* **What you will do**:
Every line of the listing should be retyped exactly, but none of the pictures should be.

* **Source material**:
====================
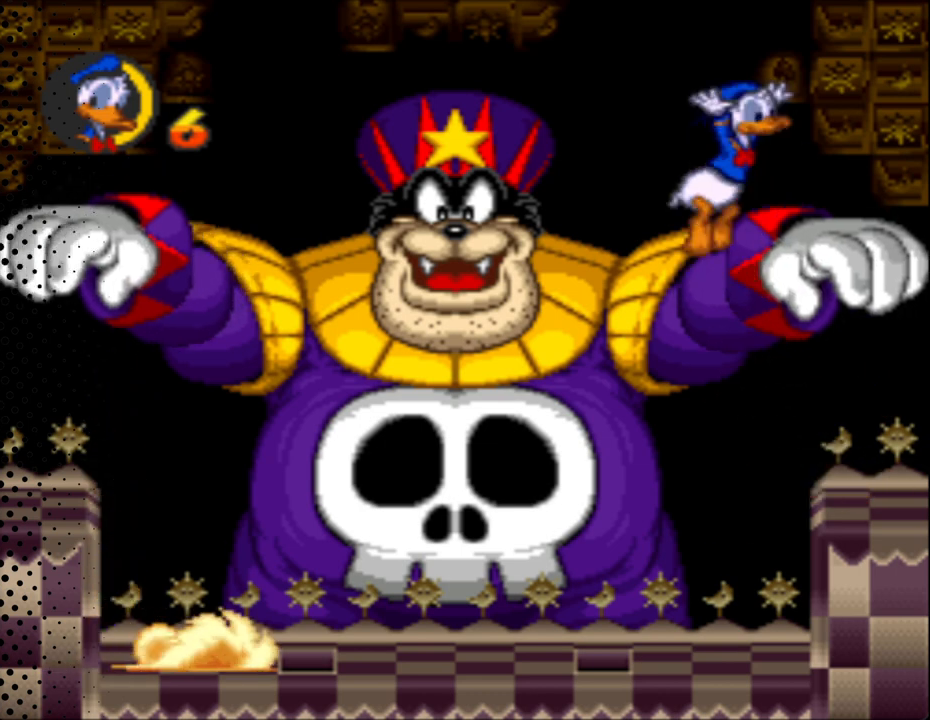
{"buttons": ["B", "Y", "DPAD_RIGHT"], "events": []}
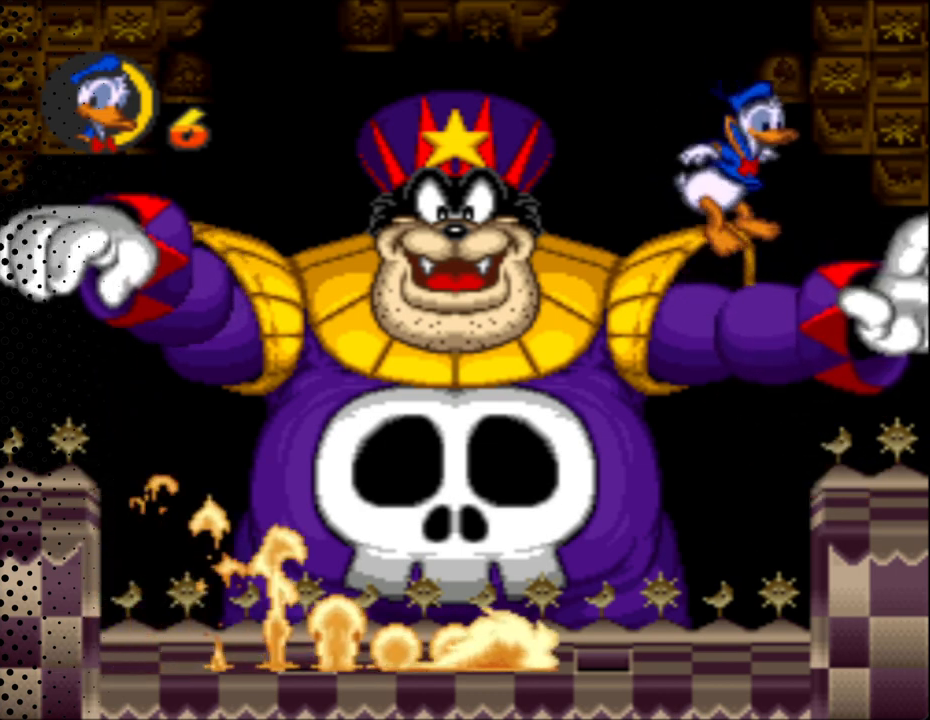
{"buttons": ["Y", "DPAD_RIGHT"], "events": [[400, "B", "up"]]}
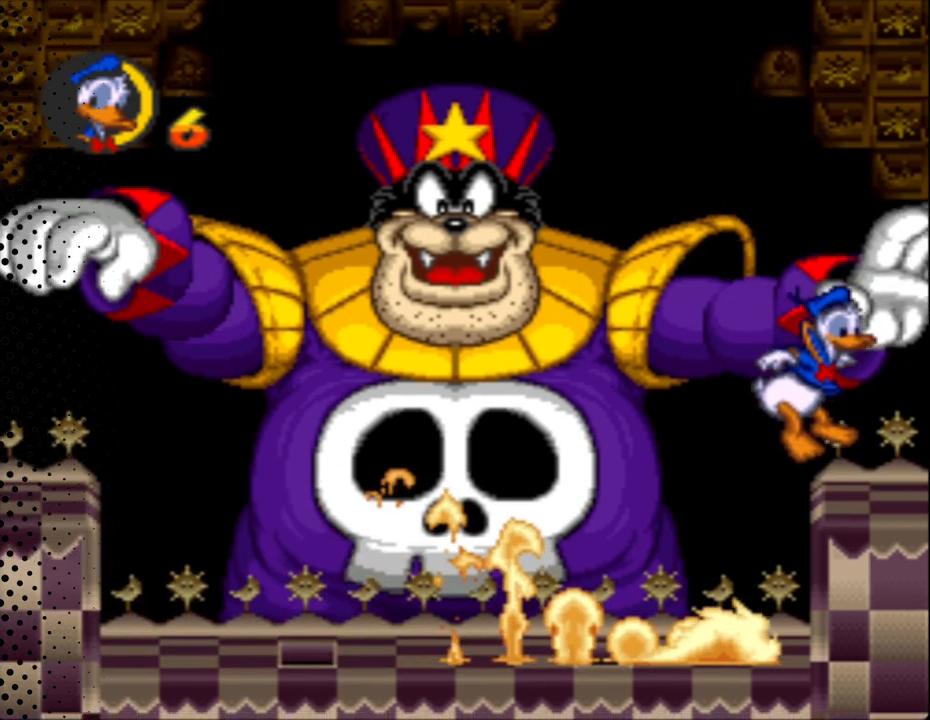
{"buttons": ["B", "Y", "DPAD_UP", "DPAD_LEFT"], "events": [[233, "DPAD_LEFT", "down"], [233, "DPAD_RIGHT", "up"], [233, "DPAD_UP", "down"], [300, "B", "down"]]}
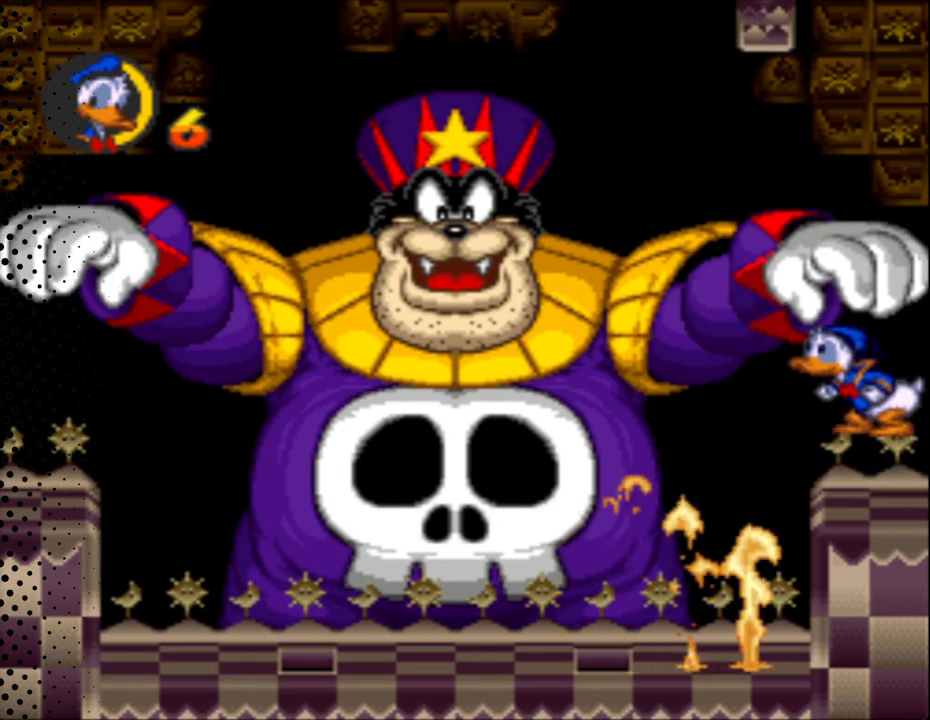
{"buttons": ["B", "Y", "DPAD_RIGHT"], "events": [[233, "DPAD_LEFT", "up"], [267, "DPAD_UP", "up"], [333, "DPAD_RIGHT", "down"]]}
====================
* **Result of this exercise**:
{"buttons": ["B", "Y", "DPAD_RIGHT"], "events": []}
{"buttons": ["Y", "DPAD_RIGHT"], "events": [[400, "B", "up"]]}
{"buttons": ["B", "Y", "DPAD_UP", "DPAD_LEFT"], "events": [[233, "DPAD_LEFT", "down"], [233, "DPAD_RIGHT", "up"], [233, "DPAD_UP", "down"], [300, "B", "down"]]}
{"buttons": ["B", "Y", "DPAD_RIGHT"], "events": [[233, "DPAD_LEFT", "up"], [267, "DPAD_UP", "up"], [333, "DPAD_RIGHT", "down"]]}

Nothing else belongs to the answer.